**Directions**
The records that follow should be copied in full, exactly as they read.

*** Opening of Study material ***

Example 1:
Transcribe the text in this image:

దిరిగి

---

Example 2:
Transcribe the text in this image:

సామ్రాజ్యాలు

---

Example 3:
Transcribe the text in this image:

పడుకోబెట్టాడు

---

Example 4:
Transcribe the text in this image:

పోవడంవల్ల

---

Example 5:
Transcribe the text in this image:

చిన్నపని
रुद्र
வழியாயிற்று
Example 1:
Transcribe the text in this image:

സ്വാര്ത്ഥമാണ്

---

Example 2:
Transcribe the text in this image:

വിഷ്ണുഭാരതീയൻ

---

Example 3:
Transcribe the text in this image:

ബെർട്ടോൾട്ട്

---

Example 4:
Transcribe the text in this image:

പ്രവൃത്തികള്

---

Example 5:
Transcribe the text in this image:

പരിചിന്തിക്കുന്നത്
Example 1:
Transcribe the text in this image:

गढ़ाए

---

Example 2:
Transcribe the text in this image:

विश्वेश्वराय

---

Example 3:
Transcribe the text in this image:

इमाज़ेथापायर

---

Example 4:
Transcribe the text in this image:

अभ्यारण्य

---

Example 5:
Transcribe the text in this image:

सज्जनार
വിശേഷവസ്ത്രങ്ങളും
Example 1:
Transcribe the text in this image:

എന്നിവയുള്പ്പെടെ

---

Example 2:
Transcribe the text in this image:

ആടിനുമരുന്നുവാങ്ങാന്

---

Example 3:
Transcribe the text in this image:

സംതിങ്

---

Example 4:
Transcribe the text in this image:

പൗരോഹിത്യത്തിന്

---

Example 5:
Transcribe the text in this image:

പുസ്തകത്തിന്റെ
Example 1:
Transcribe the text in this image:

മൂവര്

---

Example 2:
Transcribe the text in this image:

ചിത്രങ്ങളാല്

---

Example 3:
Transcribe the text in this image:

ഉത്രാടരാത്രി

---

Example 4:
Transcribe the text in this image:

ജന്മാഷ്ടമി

*** Close of Study material ***

**Solution to this problem**
Example 1:
Transcribe the text in this image:

దిరిగి

---

Example 2:
Transcribe the text in this image:

సామ్రాజ్యాలు

---

Example 3:
Transcribe the text in this image:

పడుకోబెట్టాడు

---

Example 4:
Transcribe the text in this image:

పోవడంవల్ల

---

Example 5:
Transcribe the text in this image:

చిన్నపని
रुद्र
வழியாயிற்று
Example 1:
Transcribe the text in this image:

സ്വാര്ത്ഥമാണ്

---

Example 2:
Transcribe the text in this image:

വിഷ്ണുഭാരതീയൻ

---

Example 3:
Transcribe the text in this image:

ബെർട്ടോൾട്ട്

---

Example 4:
Transcribe the text in this image:

പ്രവൃത്തികള്

---

Example 5:
Transcribe the text in this image:

പരിചിന്തിക്കുന്നത്
Example 1:
Transcribe the text in this image:

गढ़ाए

---

Example 2:
Transcribe the text in this image:

विश्वेश्वराय

---

Example 3:
Transcribe the text in this image:

इमाज़ेथापायर

---

Example 4:
Transcribe the text in this image:

अभ्यारण्य

---

Example 5:
Transcribe the text in this image:

सज्जनार
വിശേഷവസ്ത്രങ്ങളും
Example 1:
Transcribe the text in this image:

എന്നിവയുള്പ്പെടെ

---

Example 2:
Transcribe the text in this image:

ആടിനുമരുന്നുവാങ്ങാന്

---

Example 3:
Transcribe the text in this image:

സംതിങ്

---

Example 4:
Transcribe the text in this image:

പൗരോഹിത്യത്തിന്

---

Example 5:
Transcribe the text in this image:

പുസ്തകത്തിന്റെ
Example 1:
Transcribe the text in this image:

മൂവര്

---

Example 2:
Transcribe the text in this image:

ചിത്രങ്ങളാല്

---

Example 3:
Transcribe the text in this image:

ഉത്രാടരാത്രി

---

Example 4:
Transcribe the text in this image:

ജന്മാഷ്ടമി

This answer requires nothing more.